-- BEGIN DATA EXCERPTS --

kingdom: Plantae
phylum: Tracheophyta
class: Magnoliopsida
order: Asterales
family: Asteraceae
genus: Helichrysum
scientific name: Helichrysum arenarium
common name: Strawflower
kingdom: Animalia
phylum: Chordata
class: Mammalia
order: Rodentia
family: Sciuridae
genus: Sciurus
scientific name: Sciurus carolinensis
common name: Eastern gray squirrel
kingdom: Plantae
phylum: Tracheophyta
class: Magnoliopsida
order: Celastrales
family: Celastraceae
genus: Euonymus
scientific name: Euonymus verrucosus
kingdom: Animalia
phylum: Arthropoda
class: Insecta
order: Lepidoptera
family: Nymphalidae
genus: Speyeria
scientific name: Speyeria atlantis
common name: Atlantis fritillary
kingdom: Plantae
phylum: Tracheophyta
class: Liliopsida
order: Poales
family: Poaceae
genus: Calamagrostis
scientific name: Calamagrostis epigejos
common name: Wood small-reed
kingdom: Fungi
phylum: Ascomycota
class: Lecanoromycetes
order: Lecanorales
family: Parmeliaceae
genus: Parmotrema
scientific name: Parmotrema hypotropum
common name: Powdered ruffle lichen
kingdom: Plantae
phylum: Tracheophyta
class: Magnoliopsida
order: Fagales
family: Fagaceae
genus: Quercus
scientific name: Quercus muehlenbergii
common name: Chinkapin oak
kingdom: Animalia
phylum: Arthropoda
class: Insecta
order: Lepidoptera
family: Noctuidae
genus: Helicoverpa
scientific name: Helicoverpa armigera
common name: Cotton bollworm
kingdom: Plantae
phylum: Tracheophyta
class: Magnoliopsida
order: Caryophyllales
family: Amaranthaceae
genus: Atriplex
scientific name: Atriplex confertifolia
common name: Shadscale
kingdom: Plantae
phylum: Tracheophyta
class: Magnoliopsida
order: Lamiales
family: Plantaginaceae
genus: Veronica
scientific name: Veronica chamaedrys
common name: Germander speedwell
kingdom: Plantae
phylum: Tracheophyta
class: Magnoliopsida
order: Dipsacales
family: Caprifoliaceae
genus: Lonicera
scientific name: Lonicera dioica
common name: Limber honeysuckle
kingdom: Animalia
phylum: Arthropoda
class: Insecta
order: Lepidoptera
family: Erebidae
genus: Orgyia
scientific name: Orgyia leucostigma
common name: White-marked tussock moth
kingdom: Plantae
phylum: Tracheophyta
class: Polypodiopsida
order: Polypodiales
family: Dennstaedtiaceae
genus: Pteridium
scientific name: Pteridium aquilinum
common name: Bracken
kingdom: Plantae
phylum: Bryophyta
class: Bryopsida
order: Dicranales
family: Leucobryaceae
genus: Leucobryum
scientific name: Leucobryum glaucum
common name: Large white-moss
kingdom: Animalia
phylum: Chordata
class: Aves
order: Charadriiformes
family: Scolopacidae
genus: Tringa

-- END DATA EXCERPTS --

:: WHAT YOU NEED TO DO ::
Reproduce every line of the rows above word for word, in the same order.

:: ANSWER IN FULL ::
kingdom: Plantae
phylum: Tracheophyta
class: Magnoliopsida
order: Asterales
family: Asteraceae
genus: Helichrysum
scientific name: Helichrysum arenarium
common name: Strawflower
kingdom: Animalia
phylum: Chordata
class: Mammalia
order: Rodentia
family: Sciuridae
genus: Sciurus
scientific name: Sciurus carolinensis
common name: Eastern gray squirrel
kingdom: Plantae
phylum: Tracheophyta
class: Magnoliopsida
order: Celastrales
family: Celastraceae
genus: Euonymus
scientific name: Euonymus verrucosus
kingdom: Animalia
phylum: Arthropoda
class: Insecta
order: Lepidoptera
family: Nymphalidae
genus: Speyeria
scientific name: Speyeria atlantis
common name: Atlantis fritillary
kingdom: Plantae
phylum: Tracheophyta
class: Liliopsida
order: Poales
family: Poaceae
genus: Calamagrostis
scientific name: Calamagrostis epigejos
common name: Wood small-reed
kingdom: Fungi
phylum: Ascomycota
class: Lecanoromycetes
order: Lecanorales
family: Parmeliaceae
genus: Parmotrema
scientific name: Parmotrema hypotropum
common name: Powdered ruffle lichen
kingdom: Plantae
phylum: Tracheophyta
class: Magnoliopsida
order: Fagales
family: Fagaceae
genus: Quercus
scientific name: Quercus muehlenbergii
common name: Chinkapin oak
kingdom: Animalia
phylum: Arthropoda
class: Insecta
order: Lepidoptera
family: Noctuidae
genus: Helicoverpa
scientific name: Helicoverpa armigera
common name: Cotton bollworm
kingdom: Plantae
phylum: Tracheophyta
class: Magnoliopsida
order: Caryophyllales
family: Amaranthaceae
genus: Atriplex
scientific name: Atriplex confertifolia
common name: Shadscale
kingdom: Plantae
phylum: Tracheophyta
class: Magnoliopsida
order: Lamiales
family: Plantaginaceae
genus: Veronica
scientific name: Veronica chamaedrys
common name: Germander speedwell
kingdom: Plantae
phylum: Tracheophyta
class: Magnoliopsida
order: Dipsacales
family: Caprifoliaceae
genus: Lonicera
scientific name: Lonicera dioica
common name: Limber honeysuckle
kingdom: Animalia
phylum: Arthropoda
class: Insecta
order: Lepidoptera
family: Erebidae
genus: Orgyia
scientific name: Orgyia leucostigma
common name: White-marked tussock moth
kingdom: Plantae
phylum: Tracheophyta
class: Polypodiopsida
order: Polypodiales
family: Dennstaedtiaceae
genus: Pteridium
scientific name: Pteridium aquilinum
common name: Bracken
kingdom: Plantae
phylum: Bryophyta
class: Bryopsida
order: Dicranales
family: Leucobryaceae
genus: Leucobryum
scientific name: Leucobryum glaucum
common name: Large white-moss
kingdom: Animalia
phylum: Chordata
class: Aves
order: Charadriiformes
family: Scolopacidae
genus: Tringa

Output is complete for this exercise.